Hackers recently claimed to have breached HBO’s systems and stolen 1.5 TB of data including upcoming episodes of Ballers and Room 104, Entertainment Weekly reports.
In response, HBO stated that an incident had “resulted in the compromise of proprietary information,” adding, “We immediately began investigating the incident and are working with law enforcement and outside cyber security firms.”
In an email to employees, HBO chairman and CEO Richard Plepler wrote, “I can assure you that senior leadership and our extraordinary technology team, along with outside experts, are working round the clock to protect our collective interests. The efforts across multiple departments have been nothing short of herculean.”
Protecting Key Data
AlertSec CEO Ebba Blitz told eSecurity Planet by email that the breach should serve as a clear reminder that hacking isn’t limited to financial, health and personal information.

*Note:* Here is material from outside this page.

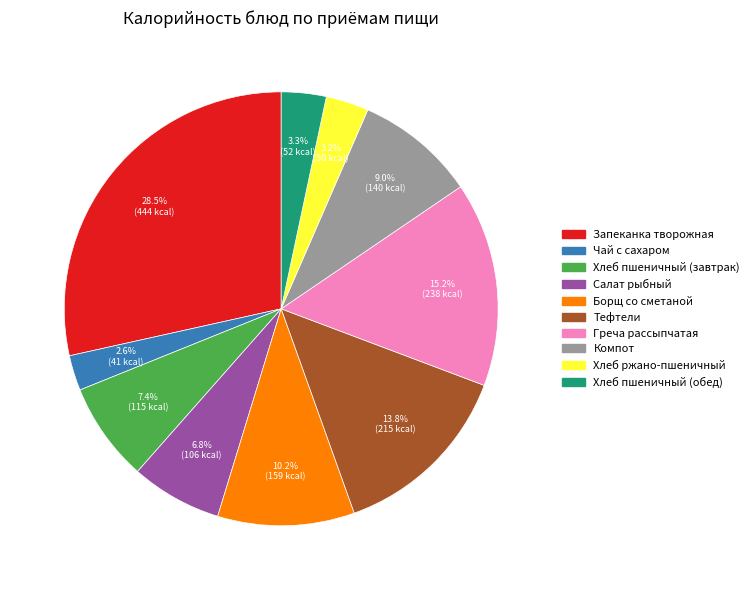

Is there any slice that represents more than half of the pie?

No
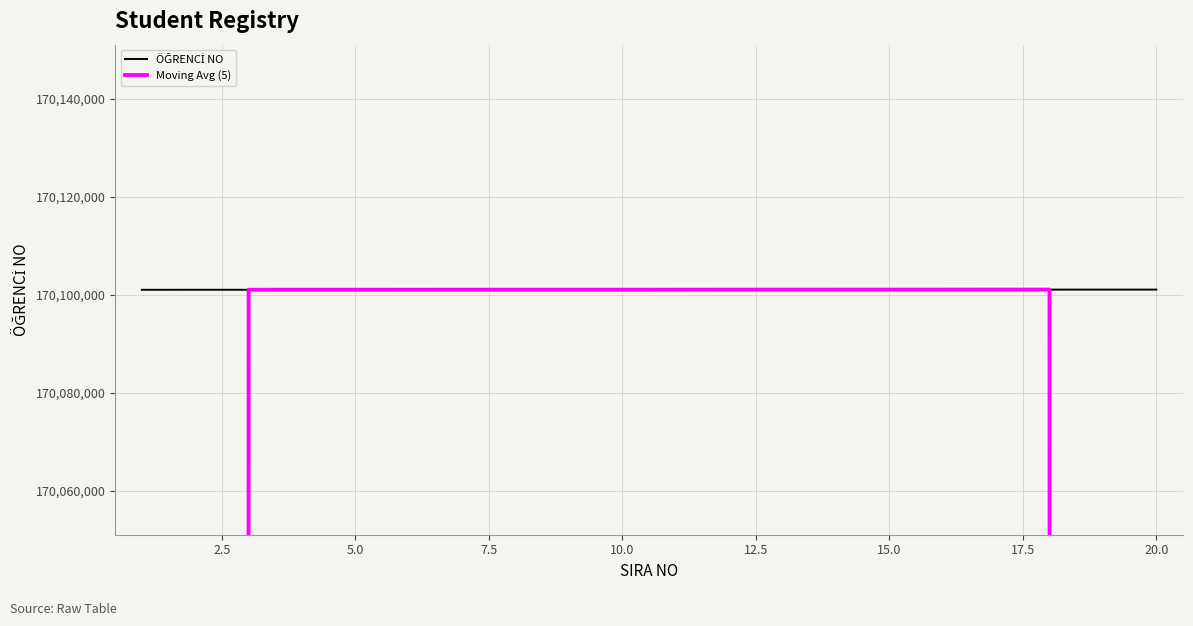

How many lines are shown in the chart?

2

“All information is vulnerable because some hackers are motivated by the thrill of it,” Blitz said. “They steal because they can, not because the information always has any real long-term value. All data needs to be protected with encryption.”
Gemalto CTO of data protection Jason Hart said by email that broadcasters in particular face a unique threat. “Due to the nature of the industry, hackers have the opportunity to access data as it is transmitted between multiple data centers, and so they require solutions to help encrypt their high value TV transmissions — without interfering with the audience’s viewing experience,” he said.

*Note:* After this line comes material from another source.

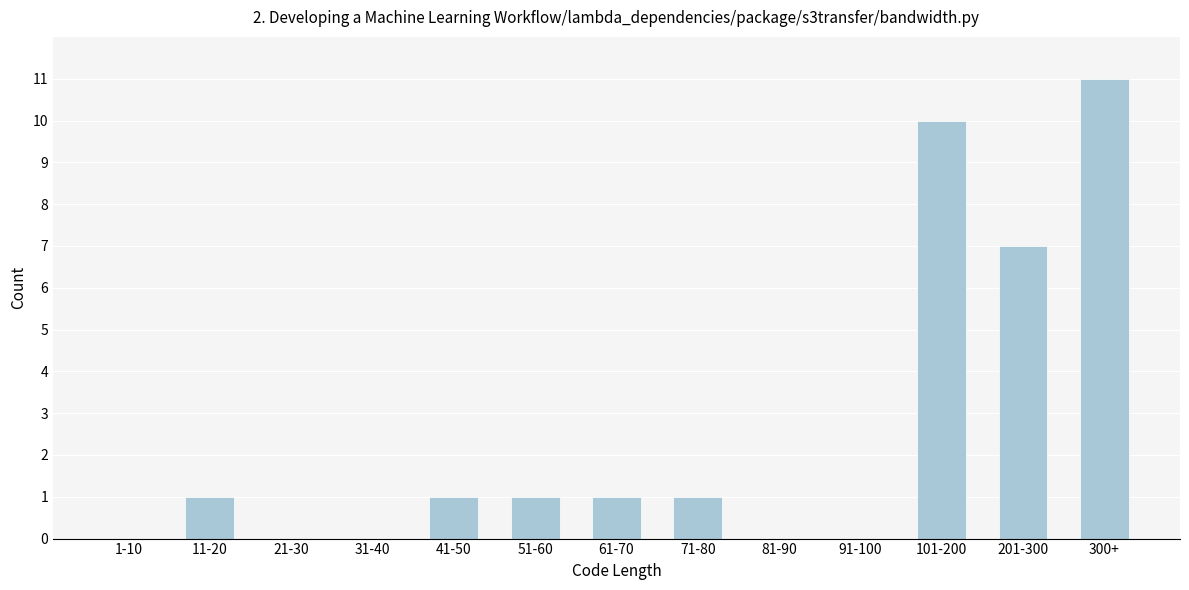

Reading left to right, transcribe all the data shown in this chart.

1-10=0	11-20=1	21-30=0	31-40=0	41-50=1	51-60=1	61-70=1	71-80=1	81-90=0	91-100=0	101-200=10	201-300=7	300+=11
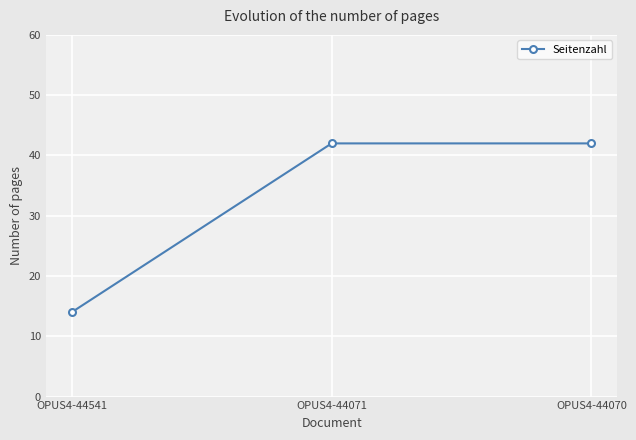

What is the average value?

33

“HBO now joins a list of other Hollywood victims of crime such as Netflix and Sony,” Hart added. “This incident is another reminder that broadcasters must invest in fundamental security controls and practices — encryption, key management and two-factor authentication — to control access to highly sought-after content and protect it in the event that a breach takes place.”
Richard Stiennon, chief strategy officer at Blancco Technology Group, said the HBO breach is a great example of the importance of data governance. “Content producers and all the parties involved in shooting, editing and post-production processing and distribution should be on high alert,” he said. “They should immediately review their data governance policies and discover the weak links in protecting their content and shore up their defenses. An information governance policy should take into account where critical content resides at all times.”
Still, a recent Thycotic survey of over 400 global business and security executives found that four out of five companies don’t know where their sensitive data is located or how to secure it.
And while 80 percent of data breaches involve stolen or weak credentials, 60 percent of companies still don’t adequately protect privileged accounts. Two out of three companies don’t fully measure whether their disaster recovery will work as planned, and four out of five never measure the success of security training investments.
“It’s really astonishing to … see just how many people are failing at measuring the effectiveness of their cyber security and performance against best practices,” Thycotic chief security scientist Joseph Carson said in a statement.